Как в раковине ходит океан -
сердечный клапан времени, капкан
на мягких лапах, чудище в мешке,
10 сокровище в снотворном порошке, -
так в разум мой, в его скрипучий дом
она идет с волшебным фонарем…

О времени в разных местах стихотворения напоминают круг суток (5, 28), старение (31), мимолетное настоящее (49), будущее (67), срок эмпирической жизни (42–48) и жизнь вечная (4, 54). Часослов отводит отрезки времени в форме служебного расписания для молитв, совершаемых монахами, а также вмещает иное, вечное, неисторическое время, которое воплощено в Христе и представлено в христианской доктрине как бесконечное царство, illud tempus, в которое можно вступить через молитву и совершение литургии. Духовная красота, "краса", другое имя благодати, рифмуется с "Часами" в первой строфе не случайно: это элемент замысла. Зная исследовательскую страсть Седаковой к религиозной поэзии, мы можем ожидать: именно повторяющиеся соотнесения времени и красоты будут визуально продвигать стихотворение вперед, к финальному состоянию изумления. Это религиозное лирическое размышление создает дополнительный литургический час, на котором поэзия как вера и вера в поэзию фокусируют ум. Акт чтения стихотворения, подобно чтению бревиария (католического аналога часослова), ведет читателя, так же как и молящегося, через границу, разделяющую человеческое и христианское время.

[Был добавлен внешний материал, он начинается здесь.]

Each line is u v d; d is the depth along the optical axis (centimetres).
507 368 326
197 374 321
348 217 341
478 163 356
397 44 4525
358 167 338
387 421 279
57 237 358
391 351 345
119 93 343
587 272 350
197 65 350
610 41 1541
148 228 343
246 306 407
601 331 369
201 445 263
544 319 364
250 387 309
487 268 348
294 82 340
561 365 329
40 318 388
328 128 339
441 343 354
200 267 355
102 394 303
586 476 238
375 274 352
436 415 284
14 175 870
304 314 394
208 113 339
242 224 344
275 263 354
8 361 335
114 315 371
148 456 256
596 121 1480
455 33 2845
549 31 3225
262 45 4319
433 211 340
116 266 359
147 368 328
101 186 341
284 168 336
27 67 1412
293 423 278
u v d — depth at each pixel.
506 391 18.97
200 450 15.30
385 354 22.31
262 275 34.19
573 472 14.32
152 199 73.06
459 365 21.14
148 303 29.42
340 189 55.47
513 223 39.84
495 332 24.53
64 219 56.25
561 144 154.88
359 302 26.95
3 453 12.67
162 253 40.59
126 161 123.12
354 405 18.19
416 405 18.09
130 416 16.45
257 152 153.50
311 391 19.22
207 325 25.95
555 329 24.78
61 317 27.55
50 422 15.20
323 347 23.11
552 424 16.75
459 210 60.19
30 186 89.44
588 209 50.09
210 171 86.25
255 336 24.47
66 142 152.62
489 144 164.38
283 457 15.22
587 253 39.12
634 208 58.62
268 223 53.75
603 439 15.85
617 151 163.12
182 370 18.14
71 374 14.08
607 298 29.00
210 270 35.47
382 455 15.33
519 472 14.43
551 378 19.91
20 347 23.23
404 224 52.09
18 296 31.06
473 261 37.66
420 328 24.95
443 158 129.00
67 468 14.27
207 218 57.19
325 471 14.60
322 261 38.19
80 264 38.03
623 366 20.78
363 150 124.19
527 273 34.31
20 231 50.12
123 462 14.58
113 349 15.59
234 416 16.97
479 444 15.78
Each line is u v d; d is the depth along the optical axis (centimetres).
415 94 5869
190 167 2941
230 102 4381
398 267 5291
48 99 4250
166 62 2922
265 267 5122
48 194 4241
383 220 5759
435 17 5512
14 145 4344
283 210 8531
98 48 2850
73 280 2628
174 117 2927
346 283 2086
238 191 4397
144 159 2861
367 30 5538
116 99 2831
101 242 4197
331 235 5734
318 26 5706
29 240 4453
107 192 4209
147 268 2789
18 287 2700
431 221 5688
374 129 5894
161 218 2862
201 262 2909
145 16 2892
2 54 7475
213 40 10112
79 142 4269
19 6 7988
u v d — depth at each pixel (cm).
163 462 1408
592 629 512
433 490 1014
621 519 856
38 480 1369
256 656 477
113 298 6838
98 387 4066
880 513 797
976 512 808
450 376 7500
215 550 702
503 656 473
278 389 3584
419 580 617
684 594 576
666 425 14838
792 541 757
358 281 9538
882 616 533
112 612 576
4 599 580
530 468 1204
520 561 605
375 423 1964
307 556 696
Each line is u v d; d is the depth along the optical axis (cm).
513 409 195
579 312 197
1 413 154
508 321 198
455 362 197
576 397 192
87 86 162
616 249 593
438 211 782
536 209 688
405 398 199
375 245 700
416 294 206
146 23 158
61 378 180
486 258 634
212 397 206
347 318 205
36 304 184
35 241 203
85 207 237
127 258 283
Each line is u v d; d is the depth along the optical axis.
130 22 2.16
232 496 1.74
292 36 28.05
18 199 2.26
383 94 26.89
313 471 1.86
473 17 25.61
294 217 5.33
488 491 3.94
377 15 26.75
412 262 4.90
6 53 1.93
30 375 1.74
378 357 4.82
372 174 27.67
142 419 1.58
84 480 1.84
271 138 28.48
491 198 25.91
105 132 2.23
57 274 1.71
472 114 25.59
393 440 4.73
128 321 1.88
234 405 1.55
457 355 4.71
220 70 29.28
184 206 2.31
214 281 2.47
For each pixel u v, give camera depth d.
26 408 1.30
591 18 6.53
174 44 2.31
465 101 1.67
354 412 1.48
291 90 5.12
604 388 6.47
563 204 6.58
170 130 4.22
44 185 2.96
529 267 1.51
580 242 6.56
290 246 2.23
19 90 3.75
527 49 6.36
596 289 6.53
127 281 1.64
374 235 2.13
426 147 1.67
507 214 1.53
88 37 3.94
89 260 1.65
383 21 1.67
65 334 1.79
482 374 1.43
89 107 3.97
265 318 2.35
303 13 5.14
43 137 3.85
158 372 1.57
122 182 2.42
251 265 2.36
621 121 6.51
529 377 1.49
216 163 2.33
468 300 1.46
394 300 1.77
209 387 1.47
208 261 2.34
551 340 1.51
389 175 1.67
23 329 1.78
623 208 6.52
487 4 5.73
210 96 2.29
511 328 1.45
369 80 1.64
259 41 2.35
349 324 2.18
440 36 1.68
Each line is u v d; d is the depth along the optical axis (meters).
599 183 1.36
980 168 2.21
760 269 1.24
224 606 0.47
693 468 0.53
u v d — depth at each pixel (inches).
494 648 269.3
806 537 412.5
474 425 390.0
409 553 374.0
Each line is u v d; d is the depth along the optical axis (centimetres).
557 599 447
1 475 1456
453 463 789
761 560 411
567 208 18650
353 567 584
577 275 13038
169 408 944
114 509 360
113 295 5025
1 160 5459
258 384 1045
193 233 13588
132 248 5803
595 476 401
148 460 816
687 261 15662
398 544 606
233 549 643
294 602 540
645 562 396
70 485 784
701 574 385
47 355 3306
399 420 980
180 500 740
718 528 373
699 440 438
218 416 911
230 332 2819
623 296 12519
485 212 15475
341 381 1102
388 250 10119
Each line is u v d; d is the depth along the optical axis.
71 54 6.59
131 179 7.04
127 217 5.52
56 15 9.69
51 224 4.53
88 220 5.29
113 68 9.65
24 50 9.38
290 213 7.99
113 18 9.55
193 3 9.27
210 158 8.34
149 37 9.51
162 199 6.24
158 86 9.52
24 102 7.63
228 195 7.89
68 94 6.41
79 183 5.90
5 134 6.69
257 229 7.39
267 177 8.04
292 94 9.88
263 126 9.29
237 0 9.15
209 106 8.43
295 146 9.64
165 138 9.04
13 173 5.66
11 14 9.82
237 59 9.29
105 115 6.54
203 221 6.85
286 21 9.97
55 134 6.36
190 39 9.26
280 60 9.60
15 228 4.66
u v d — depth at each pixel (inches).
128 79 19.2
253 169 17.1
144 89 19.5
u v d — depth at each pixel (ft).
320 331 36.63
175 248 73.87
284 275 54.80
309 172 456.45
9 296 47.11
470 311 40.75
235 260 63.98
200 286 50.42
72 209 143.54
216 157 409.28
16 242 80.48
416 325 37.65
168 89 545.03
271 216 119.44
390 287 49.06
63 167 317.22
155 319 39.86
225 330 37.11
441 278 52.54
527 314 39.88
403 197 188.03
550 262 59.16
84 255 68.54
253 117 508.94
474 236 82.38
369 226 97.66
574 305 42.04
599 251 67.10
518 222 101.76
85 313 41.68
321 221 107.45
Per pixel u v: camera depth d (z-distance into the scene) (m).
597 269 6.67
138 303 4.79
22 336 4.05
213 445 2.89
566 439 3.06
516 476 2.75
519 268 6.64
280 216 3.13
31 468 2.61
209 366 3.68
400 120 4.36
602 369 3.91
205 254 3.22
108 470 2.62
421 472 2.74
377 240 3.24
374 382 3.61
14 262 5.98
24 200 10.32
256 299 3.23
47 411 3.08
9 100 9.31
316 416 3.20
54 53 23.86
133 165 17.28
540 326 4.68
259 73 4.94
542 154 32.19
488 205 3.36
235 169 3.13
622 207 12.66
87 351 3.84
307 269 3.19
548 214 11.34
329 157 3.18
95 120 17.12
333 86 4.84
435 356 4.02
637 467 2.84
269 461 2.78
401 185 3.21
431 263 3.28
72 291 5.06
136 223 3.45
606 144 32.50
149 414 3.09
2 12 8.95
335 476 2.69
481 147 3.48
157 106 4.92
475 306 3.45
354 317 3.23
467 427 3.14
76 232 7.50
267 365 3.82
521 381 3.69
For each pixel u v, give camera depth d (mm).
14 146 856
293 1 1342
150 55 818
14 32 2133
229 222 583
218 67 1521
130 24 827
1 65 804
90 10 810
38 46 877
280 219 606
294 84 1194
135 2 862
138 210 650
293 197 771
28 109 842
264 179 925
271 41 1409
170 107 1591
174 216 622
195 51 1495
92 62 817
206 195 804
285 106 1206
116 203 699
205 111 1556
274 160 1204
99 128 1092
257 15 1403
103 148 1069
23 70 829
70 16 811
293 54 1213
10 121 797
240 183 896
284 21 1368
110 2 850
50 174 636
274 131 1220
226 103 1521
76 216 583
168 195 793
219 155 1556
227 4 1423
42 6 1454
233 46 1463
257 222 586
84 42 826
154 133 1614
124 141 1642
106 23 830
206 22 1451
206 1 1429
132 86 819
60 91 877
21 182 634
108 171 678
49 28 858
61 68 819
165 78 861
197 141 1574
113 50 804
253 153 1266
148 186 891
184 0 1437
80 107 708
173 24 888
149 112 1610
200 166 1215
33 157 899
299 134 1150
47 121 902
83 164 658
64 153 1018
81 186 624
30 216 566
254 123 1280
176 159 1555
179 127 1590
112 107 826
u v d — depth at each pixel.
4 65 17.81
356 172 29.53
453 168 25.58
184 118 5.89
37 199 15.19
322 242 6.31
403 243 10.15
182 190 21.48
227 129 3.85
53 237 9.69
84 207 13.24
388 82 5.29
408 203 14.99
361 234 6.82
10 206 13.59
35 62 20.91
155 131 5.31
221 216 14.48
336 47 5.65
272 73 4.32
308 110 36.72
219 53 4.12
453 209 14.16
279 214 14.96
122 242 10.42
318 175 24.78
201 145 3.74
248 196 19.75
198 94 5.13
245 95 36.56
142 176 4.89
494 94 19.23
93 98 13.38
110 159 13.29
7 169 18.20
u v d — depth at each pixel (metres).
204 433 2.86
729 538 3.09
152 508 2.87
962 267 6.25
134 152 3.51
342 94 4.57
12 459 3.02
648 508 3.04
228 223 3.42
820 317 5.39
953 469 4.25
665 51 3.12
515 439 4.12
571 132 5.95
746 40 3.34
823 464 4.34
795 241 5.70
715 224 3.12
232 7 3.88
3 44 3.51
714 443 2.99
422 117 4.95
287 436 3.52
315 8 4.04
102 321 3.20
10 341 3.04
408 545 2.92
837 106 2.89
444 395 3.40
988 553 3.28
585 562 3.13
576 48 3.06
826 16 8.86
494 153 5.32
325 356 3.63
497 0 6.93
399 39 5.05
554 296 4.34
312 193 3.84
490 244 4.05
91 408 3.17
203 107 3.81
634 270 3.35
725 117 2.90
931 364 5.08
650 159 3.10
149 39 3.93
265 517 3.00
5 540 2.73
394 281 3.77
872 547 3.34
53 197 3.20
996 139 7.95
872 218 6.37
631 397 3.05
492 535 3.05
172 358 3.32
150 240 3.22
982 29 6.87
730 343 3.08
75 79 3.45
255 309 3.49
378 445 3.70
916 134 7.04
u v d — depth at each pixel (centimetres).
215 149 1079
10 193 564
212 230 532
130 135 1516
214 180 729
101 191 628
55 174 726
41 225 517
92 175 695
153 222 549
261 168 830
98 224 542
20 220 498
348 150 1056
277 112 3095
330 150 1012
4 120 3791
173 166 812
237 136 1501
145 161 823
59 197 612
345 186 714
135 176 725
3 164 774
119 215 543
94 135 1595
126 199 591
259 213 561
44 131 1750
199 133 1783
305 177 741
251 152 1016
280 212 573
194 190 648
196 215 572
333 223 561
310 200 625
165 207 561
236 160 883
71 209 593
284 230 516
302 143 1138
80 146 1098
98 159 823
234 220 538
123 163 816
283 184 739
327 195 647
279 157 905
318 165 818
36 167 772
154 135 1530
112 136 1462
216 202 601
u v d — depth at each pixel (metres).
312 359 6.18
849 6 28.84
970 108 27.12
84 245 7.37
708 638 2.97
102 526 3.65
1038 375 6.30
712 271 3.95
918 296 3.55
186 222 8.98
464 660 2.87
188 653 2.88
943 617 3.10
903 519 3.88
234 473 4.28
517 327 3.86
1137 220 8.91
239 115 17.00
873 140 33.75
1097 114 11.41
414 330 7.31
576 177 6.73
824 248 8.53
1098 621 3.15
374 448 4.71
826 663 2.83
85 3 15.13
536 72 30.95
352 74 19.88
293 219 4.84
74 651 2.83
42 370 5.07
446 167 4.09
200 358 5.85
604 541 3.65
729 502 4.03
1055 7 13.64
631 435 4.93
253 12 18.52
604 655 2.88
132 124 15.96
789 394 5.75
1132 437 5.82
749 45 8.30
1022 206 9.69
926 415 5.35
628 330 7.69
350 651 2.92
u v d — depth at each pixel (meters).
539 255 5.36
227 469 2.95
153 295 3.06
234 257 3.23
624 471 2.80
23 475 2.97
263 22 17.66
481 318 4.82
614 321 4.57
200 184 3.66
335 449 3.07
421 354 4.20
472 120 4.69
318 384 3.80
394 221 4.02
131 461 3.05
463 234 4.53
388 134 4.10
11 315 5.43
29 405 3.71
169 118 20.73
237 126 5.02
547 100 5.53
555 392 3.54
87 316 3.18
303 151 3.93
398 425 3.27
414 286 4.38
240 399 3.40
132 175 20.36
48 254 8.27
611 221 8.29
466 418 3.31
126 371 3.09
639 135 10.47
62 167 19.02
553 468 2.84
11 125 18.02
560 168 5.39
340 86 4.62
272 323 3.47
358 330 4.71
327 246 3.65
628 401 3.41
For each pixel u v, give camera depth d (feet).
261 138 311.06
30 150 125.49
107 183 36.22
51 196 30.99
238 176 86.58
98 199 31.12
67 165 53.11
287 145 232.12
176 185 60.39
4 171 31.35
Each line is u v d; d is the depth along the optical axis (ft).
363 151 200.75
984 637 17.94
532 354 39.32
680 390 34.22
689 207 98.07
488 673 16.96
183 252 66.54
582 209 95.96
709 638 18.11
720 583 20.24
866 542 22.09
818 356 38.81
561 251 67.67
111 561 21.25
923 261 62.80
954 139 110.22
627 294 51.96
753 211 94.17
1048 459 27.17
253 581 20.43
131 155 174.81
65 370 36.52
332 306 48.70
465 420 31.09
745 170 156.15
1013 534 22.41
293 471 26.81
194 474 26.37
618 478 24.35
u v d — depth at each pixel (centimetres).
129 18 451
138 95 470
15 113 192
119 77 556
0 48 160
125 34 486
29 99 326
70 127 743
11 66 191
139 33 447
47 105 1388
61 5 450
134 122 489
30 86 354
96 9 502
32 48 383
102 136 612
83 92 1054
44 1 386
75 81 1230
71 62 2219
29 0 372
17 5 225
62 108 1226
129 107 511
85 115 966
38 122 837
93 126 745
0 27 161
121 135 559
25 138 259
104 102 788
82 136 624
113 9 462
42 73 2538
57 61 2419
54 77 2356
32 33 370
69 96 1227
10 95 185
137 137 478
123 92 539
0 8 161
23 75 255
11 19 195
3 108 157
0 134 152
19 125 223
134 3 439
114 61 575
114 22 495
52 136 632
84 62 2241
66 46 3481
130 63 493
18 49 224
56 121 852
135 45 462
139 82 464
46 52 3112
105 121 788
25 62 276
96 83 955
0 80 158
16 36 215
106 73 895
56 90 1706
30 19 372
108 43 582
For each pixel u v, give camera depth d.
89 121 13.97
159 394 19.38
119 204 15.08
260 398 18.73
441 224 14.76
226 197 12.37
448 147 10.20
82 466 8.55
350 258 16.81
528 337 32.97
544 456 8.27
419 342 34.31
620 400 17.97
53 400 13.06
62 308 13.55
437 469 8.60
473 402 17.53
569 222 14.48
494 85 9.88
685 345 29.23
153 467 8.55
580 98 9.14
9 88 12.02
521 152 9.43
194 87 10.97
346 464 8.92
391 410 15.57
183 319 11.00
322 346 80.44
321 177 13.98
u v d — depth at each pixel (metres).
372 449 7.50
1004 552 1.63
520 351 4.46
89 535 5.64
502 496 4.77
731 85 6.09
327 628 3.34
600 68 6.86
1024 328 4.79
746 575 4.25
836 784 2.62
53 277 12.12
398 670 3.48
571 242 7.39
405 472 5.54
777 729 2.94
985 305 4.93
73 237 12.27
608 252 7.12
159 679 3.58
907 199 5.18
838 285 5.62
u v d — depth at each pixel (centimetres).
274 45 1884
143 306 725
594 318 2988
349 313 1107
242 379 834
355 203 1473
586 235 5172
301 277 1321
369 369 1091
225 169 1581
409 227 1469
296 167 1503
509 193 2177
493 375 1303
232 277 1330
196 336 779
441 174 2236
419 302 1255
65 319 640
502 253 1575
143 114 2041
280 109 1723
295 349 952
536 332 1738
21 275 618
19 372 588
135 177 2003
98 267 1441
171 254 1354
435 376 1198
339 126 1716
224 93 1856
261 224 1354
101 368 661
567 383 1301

Строка 4 отмечает время суток, когда это чтение происходит. Парадоксальность – неотъемлемая черта славянской гимнографии. Чтение, изображаемое в "Пятых стансах", совершается в таком месте, которое находится и в мире, и вне его, во временных рамках "невечернего дня". Эта идиома напоминает о литургической формуле "свет невечерний", говорящей о Христе, неугасимом свете. Образ органичный для Седаковой, если вспомнить, что ее духовные корни уходят глубоко в православную литургию, гимнографию и Псалтирь, богатые метафорами света. Так, "Солнцем правды" и "Востоком с высоты" именуется Христос-младенец в тропаре Рождеству Христову. Молитва православной вечерни "Свете тихий" именует так Сына Божия, дающего жизнь, и соединяет образ Бога любви и дарителя жизни с вечерним светом и неугасимый свет – с Христом. Это возвращает нас к названию. Разделение дня на уставные часы в католичестве и православии предусматривает одинаковый служебный круг. Из полного круга четыре службы названы числами (часами): Prima (первый час в православии), Tertia (третий час), Sexta (шестой час), Nona (девятый час). Поскольку стансы не стремятся соответствовать масштабу, торжественности и служебному строю Книги Часов, предположу, что само стихотворение представляет собой бревиарий, сочиненный для некоего умозрительного "пятого часа". Не входящий в уставные часы и свободный от урочных молитв, этот час дает место для стихотворения-молитвы, замышленного как момент молитвенного обращения и духовного искания. "Пятые стансы" охватывают и хронологию повседневной жизни, и то исключительное мгновение эпифании, когда монах общается с божественным. Лирический герой получает возможность отыскать в этом мгновении нечто похожее на дантовскую "новую жизнь". Если читать стихотворение в этом контексте, то оно может предстать Книгой Часов из первой строфы. "Пятые стансы" явно держатся "урочных часов", указывая намеренно на обороты из Часослова как световые вехи на пути к озарению. Перенося эти обороты в свой контекст и создавая поэтический образ их прочтения, стихотворение настолько же стремится стать Книгой Часов, насколько и лирическим высказыванием.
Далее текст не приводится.